This desire to start a blog started in me over a pair of snowpants. I know that most of you now think I am crazy, but bear with me here and hopefully you will understand. When Giraffeboy was in first grade I realized as the first snowfall approached that there was no way he could get a pair of regular snowpants over his orthotics and tennis shoes. (For the marfan parents who might read this, we can have the orthotic conversation another day and I will tell you why I am on team use orthotics.) I started searching online for a pair of snowpants with side zippers for kids, and at first couldn't even find them, and then when I did they were over $100 and were fancy ski snowpants only made by one company. I was so frustrated. I couldn't understand why there were not more reasonably priced options, and I truly felt like I was the first parent having to navigate this road. I know I wasn't, but I did not know anyone else who ever had and I couldn't find any suggestions of what other parents had done on the web.
Now a few things for you to understand. 1) We are on a tight budget in our house because we chose to have me stay home to take care of the kids and live on one income. 2) Giraffeboy is NOT an outside kid, so the snowpants were not going to get hours of use. 3) We had snowpants that fit him just fine except for the issue of getting them over the orthotics. 4) He could not put on his own orthotics and shoes and could not tie his own shoes (a hard thing with those long marfan fingers). 5) He had to be able to get his boots and snowpants on independently and get his shoes back on independently too.
I could have talked to the school about getting help for him for this, but I really felt like this was something we needed to figure out on our own. Since Giraffeboy didn't have an aide that worked with him at school I didn't think it was reasonable to expect them to provide someone each day just to help him get his shoes back on. I know that some would disagree with that, but I believed that it was our problem to solve. I also didn't think it was reasonable for me to go to school to help him each day either (I did that for a week or so, and it was not fun, especially for Giraffegirl). So I asked around, posted about it on Facebook (where a dear friend even offered to pay for the snowpants for us), and after searching came up with a plan. My aunt (We will call her Super Sewing Woman) had volunteered to take the seams out of his existing snowpants and install a zipper into them up to the waist. So I picked up her supplies, and after dinner that Thanksgiving my aunt and other family members went to work and made him zippered snowpants. Once we had those, we went and got Giraffeboy a pair of Neos Overshoes to wear as boots, and he was set to go.

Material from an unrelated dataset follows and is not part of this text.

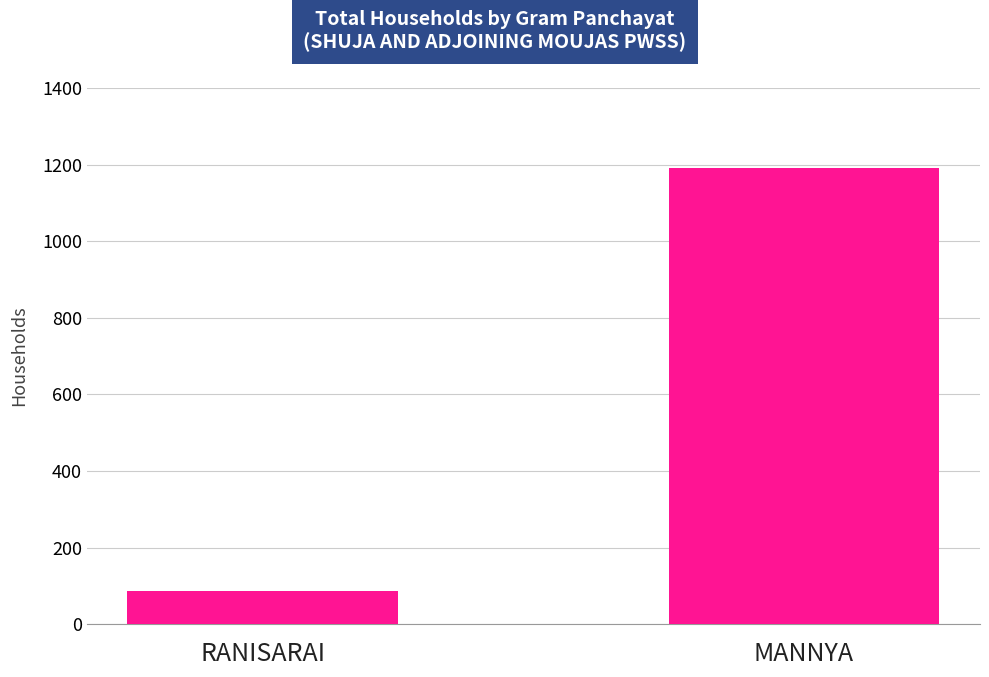

How many bars are there in total?

2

Looking back now, it doesn't seem like that big a deal, but at the time, it almost seemed like this huge obstacle. It is like that with so many of the things our kids and families face. I wanted a way to be able to share the feelings and the experience at the peak of the problem, so that another mom could read it and know they weren't alone, and so that those who love us could get a glimpse what it is really like.

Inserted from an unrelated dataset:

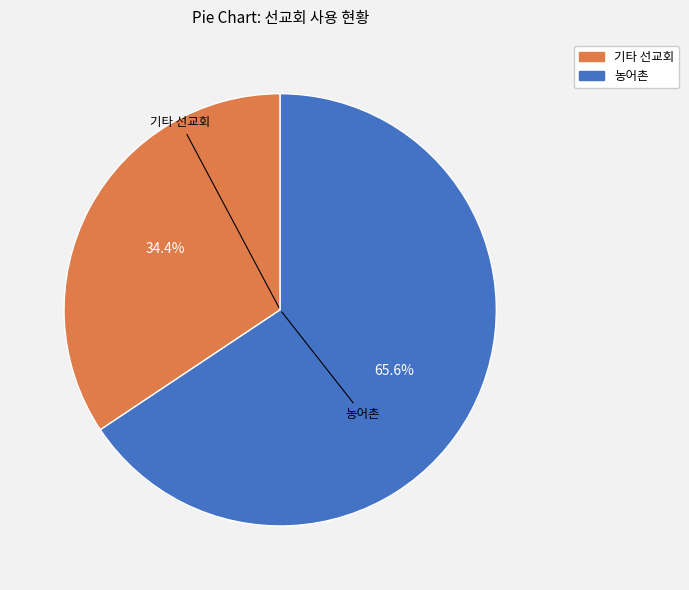

Is there any slice that represents more than half of the pie?

Yes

We went through the snowpants ordeal again this year, but it was so much better. Giraffegirl could use the original homemade side zippered snow pants and Neos we had for Giraffeboy. And adult side zipper snowpants are so much cheaper than the specialized kids ones, so we could afford to just buy Giraffeboy a pair without worry. And best of all, Giraffeboy recently mastered tying his shoes, so we didn't even really need to get him special boots. Mostly though, I had the experience of the first time and the answers we used so I skipped that whole overwhelmed Momma feeling. And I knew that if I needed her too, the Super Sewing Woman and family had my back and would whip us up just what we needed. And I am grateful everyday for the extended family and friends who are always willing to help bail me out of any situation. And for the other Mamas out there who blog about their experiences and help me feel less alone.